Scholz ha poi portato il discorso sulla responsabilità educativa che le vecchie generazioni ha nei confronti dei giovani, tema già messo in primo piano da Mario Draghi nell’intervento inaugurale del Meeting. Il sacerdote spagnolo ha ricordato che «ci vogliono persone che accompagnino i giovani nella vita, non che li intimoriscano o che cerchino di difenderli preservandoli dal reale. La strada giusta è introdurre i giovani alla realtà, offrendo suggerimenti, possibilità, iniziative da prendere. I genitori, gli educatori devono far scoprire ai giovani le loro potenzialità, i loro punti di appoggio per continuare la loro strada». Di un cristianesimo così, oggi, in giro se ne vede poco. «Hanno ragione i nostri critici quando si imbattono in una religione esangue», ha osservato Carrón, «che non ridesta l’uomo che la incontra e lo distoglie dalle cose di questo mondo.

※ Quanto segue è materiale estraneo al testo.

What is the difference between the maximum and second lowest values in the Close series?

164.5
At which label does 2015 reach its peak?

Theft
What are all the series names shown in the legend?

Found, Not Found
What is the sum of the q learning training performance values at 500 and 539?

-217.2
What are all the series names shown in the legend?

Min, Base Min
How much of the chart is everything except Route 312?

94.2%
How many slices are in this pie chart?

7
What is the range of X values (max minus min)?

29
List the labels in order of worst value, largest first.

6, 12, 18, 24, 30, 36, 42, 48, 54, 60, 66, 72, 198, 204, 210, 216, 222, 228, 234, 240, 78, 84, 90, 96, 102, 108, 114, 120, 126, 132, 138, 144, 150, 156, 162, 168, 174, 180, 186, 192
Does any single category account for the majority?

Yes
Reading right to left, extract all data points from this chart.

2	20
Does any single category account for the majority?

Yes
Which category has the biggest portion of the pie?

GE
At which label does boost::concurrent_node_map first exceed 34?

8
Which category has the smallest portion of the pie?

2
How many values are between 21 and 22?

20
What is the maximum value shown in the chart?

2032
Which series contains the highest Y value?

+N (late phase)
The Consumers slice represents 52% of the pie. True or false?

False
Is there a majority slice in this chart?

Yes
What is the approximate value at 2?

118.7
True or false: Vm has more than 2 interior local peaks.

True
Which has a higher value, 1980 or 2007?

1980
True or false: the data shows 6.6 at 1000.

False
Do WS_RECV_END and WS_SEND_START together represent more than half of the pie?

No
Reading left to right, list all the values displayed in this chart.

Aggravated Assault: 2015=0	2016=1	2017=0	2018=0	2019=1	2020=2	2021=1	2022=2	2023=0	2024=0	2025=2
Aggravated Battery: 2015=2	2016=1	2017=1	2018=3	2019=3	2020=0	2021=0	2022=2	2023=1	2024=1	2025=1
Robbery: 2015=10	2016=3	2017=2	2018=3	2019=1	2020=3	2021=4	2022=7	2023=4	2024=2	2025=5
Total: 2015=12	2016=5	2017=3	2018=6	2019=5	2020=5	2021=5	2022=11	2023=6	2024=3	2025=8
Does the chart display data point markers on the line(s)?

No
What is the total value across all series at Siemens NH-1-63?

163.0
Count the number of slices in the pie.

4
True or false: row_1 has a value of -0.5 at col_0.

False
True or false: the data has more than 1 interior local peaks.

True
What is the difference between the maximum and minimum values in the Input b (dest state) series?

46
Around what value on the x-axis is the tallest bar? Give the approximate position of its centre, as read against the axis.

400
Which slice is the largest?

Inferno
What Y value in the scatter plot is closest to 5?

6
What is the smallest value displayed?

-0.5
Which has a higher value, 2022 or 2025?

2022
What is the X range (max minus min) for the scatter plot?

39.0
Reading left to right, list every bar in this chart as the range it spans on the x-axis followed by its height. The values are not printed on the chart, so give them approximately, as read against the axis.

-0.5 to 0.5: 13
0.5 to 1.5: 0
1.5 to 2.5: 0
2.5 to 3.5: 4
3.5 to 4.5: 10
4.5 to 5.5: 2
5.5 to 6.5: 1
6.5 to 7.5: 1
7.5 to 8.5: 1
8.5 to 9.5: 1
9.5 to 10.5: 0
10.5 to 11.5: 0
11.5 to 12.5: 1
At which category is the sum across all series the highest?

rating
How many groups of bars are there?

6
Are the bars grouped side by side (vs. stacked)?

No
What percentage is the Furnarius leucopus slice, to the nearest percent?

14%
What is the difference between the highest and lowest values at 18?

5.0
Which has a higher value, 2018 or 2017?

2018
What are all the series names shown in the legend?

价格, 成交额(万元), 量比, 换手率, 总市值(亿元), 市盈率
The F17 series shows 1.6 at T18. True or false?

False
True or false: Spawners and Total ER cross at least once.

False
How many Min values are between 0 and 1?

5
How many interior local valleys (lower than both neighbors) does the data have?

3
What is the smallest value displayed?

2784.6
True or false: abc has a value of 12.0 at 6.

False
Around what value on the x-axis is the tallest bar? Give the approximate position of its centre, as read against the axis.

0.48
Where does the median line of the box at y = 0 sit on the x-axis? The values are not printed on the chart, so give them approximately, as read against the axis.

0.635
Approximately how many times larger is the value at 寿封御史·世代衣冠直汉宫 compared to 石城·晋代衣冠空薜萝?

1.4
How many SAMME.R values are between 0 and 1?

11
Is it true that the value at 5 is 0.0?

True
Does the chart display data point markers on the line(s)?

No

Ma il cristianesimo risveglia nelle persone la voglia di vivere e fa venire il desiderio di “mettere le mani in pasta”. Gesù stupiva perché era impegnato con ogni cosa della vita e in qualsiasi incontro faceva meravigliare per come ci stava dentro. Il cristiano è uno che sperimenta quaggiù il centuplo di energie, di creatività, di capacità di amare, di vincere le sconfitte. Gesù compie l’uomo nella sua attesa: per questo interessa ed attrae».
«Ma», ha concluso Scholz, «questa speranza è cosa che facciamo noi o è un dono?». «La speranza è un dono che riceviamo», ha risposto Carrón. «È un imprevisto che troviamo incrociando qualcuno che ci sorprende per il suo modo di fare. Occorrono persone che testimonino che nella loro vita è successo qualcosa; costoro sono una speranza per noi. Ma noi dobbiamo lasciarci colpire da loro nella nostra fame e sete di pienezza, dobbiamo seguirle, vivere con loro. Allora qualunque cosa succeda saremo uomini che camminano eretti nella vita».